Wednesday, March 25, 2009

Thoughts from EclipseCon: LogService is an Anti-Example

I'm in Santa Clara, CA, this week attending EclipseCon. It's always great to reconnect with old friends and to catch up on what's new in the world of Eclipse.

OSGi has been gaining lots of traction in recent years, which is a great trend to see. (Finally!) Many people who have been steeped in Eclipse for years are just now getting around to investigating OSGi.

Given that there are still many minds yet to be converted to thinking more in terms of OSGi services and less in terms of Eclipse extension points, I have a modest pedagogical proposal:

Never use OSGi's LogService as an example ever again!

Over and over I hear the OSGi cognoscenti rattle off an example to OSGi beginners with LogServices as the example service. I can't tell you how many times I have heard examples that begin with "Suppose you want to use the LogService."

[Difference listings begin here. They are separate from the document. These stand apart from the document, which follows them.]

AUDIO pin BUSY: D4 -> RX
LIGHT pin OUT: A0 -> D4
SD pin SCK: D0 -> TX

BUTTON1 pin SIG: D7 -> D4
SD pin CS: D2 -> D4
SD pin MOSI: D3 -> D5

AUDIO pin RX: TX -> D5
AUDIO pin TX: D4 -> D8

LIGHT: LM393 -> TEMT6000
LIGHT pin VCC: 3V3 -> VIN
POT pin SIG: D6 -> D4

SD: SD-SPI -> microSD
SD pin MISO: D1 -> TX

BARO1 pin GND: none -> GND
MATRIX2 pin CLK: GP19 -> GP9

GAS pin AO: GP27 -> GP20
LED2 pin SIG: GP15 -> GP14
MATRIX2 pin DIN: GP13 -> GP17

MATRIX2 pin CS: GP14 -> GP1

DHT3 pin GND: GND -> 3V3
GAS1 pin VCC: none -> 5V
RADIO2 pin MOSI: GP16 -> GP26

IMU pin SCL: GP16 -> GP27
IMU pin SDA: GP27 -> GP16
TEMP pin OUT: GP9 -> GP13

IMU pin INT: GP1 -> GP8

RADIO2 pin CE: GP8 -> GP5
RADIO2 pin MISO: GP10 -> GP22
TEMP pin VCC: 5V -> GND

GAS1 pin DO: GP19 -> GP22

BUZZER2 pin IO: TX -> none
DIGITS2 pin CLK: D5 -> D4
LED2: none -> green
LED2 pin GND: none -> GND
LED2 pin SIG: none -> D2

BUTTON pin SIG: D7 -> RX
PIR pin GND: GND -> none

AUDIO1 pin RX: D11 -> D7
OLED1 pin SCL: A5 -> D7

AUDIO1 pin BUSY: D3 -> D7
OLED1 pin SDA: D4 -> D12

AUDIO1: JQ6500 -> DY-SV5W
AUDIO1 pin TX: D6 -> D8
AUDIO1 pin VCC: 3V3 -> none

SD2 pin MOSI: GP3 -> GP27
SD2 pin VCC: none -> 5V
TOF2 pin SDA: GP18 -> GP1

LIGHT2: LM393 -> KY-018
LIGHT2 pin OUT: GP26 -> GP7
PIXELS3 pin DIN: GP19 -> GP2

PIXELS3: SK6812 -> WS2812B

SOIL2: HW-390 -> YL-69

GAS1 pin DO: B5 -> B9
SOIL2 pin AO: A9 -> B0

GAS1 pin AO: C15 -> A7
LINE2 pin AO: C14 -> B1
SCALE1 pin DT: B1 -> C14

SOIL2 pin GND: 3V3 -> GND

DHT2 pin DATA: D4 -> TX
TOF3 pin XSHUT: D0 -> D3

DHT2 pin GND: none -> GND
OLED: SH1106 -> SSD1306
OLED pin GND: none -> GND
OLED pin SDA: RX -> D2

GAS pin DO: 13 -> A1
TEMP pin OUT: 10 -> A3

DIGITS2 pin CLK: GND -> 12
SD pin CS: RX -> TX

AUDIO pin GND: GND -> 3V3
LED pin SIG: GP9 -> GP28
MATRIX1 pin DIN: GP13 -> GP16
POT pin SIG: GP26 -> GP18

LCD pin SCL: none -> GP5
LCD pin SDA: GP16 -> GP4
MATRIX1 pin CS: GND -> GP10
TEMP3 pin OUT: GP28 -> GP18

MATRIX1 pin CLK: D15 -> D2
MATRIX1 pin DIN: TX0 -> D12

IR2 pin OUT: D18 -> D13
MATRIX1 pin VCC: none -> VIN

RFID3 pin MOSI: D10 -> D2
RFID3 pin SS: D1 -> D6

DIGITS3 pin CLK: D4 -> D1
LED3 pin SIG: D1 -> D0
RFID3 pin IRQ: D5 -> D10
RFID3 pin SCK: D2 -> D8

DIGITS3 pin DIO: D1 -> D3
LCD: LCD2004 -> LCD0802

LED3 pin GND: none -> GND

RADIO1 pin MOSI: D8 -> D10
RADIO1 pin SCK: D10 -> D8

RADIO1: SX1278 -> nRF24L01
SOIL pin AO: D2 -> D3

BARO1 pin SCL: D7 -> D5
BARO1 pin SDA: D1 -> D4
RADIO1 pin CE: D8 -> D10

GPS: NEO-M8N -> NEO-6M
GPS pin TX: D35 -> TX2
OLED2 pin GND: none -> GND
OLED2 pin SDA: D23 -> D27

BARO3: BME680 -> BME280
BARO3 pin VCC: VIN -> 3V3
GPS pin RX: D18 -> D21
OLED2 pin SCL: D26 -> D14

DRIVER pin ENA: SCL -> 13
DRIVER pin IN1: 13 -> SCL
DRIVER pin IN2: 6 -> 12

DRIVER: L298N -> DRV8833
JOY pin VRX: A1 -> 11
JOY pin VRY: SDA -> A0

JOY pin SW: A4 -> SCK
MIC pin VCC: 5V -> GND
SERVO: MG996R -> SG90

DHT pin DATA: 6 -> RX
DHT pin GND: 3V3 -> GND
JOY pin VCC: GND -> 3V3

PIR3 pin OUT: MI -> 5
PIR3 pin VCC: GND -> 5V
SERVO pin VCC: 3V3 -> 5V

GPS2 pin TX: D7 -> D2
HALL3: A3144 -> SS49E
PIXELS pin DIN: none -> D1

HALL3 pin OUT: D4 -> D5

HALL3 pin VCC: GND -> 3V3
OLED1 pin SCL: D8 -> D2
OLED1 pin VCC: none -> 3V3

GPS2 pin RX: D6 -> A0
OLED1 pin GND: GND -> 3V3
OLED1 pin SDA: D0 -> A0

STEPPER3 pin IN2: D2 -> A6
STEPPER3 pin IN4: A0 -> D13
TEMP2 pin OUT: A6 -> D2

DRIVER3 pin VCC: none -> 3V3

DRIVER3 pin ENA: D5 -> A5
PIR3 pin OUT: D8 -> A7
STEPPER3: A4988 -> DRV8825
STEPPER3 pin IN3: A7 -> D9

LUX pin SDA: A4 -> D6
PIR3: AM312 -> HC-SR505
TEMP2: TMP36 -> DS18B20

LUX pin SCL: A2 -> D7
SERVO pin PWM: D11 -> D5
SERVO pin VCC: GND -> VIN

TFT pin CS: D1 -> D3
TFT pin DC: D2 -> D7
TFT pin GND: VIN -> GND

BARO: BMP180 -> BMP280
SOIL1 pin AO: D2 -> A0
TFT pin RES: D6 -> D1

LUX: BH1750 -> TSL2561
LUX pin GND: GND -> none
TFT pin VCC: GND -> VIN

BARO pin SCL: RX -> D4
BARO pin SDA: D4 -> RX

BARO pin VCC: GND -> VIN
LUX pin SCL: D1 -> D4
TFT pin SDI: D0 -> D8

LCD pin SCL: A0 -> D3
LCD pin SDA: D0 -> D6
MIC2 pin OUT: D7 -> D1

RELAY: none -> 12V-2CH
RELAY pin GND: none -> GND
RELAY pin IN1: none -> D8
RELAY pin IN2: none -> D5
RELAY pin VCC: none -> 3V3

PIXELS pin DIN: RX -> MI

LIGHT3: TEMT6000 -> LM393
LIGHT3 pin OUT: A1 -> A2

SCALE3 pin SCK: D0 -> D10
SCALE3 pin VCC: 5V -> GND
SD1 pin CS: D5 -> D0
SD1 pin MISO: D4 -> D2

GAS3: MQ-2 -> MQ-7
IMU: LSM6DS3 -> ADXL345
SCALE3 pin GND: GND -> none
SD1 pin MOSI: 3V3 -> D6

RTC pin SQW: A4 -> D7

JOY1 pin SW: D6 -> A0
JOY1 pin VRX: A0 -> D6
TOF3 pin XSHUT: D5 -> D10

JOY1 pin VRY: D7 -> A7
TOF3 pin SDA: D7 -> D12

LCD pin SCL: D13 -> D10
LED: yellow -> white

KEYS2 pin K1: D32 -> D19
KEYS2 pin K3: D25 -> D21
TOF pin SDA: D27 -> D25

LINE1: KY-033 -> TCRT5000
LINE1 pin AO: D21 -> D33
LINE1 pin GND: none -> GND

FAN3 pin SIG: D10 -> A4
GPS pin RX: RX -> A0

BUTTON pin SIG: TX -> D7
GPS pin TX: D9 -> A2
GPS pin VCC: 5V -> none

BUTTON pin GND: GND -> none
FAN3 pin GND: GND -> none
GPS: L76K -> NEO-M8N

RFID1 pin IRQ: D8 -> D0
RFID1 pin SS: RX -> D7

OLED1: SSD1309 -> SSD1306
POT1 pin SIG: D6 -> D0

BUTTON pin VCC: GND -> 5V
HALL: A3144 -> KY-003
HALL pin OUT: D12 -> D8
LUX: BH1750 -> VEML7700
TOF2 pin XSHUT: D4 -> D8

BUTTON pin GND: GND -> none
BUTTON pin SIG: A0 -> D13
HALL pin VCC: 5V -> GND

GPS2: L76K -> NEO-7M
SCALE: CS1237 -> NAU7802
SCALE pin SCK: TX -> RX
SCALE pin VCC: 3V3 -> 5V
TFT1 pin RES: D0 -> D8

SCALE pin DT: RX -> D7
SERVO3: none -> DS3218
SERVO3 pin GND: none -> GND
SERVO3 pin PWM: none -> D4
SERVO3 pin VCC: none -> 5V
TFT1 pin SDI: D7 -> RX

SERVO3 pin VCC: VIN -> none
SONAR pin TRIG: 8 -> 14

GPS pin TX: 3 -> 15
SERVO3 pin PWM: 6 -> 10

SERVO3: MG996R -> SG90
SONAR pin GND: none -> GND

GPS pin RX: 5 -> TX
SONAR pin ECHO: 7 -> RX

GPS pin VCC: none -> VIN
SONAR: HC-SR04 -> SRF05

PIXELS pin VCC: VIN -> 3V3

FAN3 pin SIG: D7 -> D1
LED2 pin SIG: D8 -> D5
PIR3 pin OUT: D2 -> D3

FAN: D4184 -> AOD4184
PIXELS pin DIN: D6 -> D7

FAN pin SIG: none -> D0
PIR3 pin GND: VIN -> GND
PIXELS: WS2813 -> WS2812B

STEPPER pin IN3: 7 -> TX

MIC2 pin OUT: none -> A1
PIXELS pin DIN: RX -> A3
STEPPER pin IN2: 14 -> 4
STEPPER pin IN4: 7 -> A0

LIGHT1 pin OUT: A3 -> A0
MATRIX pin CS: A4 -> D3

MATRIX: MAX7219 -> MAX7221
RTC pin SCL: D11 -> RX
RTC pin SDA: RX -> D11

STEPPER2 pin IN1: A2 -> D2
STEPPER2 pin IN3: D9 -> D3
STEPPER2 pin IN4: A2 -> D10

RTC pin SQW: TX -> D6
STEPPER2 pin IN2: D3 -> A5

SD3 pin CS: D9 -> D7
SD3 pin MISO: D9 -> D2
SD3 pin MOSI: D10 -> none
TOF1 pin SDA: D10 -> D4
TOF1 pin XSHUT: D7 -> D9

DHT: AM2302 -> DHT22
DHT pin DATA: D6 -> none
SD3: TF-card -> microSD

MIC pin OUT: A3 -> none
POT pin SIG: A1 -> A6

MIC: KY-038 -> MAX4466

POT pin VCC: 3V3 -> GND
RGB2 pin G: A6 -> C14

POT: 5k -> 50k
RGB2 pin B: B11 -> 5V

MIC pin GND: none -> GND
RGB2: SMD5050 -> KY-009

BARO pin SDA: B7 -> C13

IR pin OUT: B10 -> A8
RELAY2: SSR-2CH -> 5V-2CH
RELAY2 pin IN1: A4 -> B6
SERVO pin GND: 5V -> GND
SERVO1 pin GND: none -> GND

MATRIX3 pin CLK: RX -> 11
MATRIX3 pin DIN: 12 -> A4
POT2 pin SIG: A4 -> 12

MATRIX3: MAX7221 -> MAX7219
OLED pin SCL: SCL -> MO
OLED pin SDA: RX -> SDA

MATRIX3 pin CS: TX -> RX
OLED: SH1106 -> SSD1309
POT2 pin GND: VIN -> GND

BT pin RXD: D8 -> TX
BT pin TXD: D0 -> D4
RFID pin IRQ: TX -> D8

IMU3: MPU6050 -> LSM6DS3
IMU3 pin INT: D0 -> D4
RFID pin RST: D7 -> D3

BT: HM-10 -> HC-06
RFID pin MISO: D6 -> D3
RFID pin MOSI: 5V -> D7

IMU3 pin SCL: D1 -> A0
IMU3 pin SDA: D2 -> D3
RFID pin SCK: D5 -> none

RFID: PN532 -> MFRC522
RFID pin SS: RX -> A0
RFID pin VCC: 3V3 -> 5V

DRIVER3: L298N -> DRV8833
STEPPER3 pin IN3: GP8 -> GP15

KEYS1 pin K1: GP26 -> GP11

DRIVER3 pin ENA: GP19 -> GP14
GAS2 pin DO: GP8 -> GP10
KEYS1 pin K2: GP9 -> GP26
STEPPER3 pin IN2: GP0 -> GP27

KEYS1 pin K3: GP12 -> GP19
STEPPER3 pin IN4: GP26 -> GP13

This is bad for at least three reasons:
  1. Logging is arguably something you might not actually want to do as a service. For example, your application might need to log about the fact that it is unable to acquire a service in the first place. Or it may need to log in a static initializer. At this point, it's too early to have acquired the LogService. We don't want our examples to lead OSGi beginners into thinking that logging is something best achieved via services.
  2. The behavior of OSGi's LogService is almost guaranteed not to match an OSGi beginner's expectations of how a logging service should work. I'm not saying OSGi's log service is wrong necessarily - I'll leave that argument for others to make. I'm saying that we should prefer examples whose semantics are shared between expert and novice. Without that, it's likely the concept we're tying to convey by way of the example is corrupted by the semantic impedance mismatch. An audience member in a session this morning asked a question using the LogService as the example (that was the dominant example in the talk so far, so why not?) and the answer he received from the OSGi expert was specific to the quirks of OSGi's LogService and missed the point of the question entirely. Sigh. Sadly, the questioner left the room even more confused than when he'd entered. Score one for the evil forces conspiring against OSGi adoption in the Eclipse community.
  3. Using only examples that are part of the OSGi framework mistakenly implies that services are something to be used only within the framework, not in your application. Certainly, no OSGi expert would ever argue this to be the case, but they seem unaware that this is unintentionally implied in their example. This misses what I think is the best part of OSGi - architecting your application as services.
I know that no OSGi expert intends to tell beginners that logging is best achieved by services, that the LogService is easy to understand, or that services are something only the framework should provide. So I'm suggesting that we use some concocted application service rather than any service provided by the OSGi framework. Almost anything would be better - StockQuoteService, TemperatureService, etc.

The only thing that could possibly be a worse example than the LogService would be the FooService. (Evil Forces of Foo, you know who you are.)